**Task prompt**
List every line in the entries below that contains the word "може".

* * *

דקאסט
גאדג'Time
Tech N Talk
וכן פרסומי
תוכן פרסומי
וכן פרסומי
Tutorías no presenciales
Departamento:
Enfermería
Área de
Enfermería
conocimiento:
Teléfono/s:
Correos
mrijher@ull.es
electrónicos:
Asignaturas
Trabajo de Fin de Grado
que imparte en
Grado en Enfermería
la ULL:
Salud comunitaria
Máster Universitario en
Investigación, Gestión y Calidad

* * *

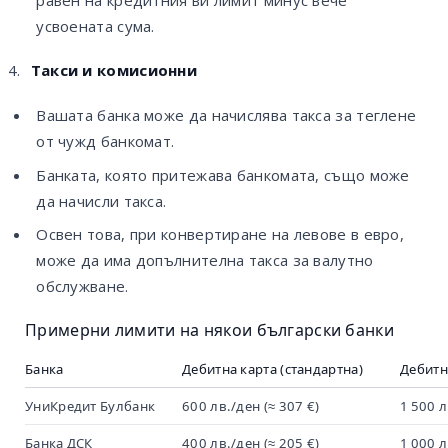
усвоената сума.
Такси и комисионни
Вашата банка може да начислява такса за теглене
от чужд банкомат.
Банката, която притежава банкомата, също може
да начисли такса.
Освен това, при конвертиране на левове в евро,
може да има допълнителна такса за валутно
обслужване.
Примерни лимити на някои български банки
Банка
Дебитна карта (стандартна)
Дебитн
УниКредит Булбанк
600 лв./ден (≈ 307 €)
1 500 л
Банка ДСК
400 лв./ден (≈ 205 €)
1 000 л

* * *

**Output below**
Вашата банка може да начислява такса за теглене
Банката, която притежава банкомата, също може
може да има допълнителна такса за валутно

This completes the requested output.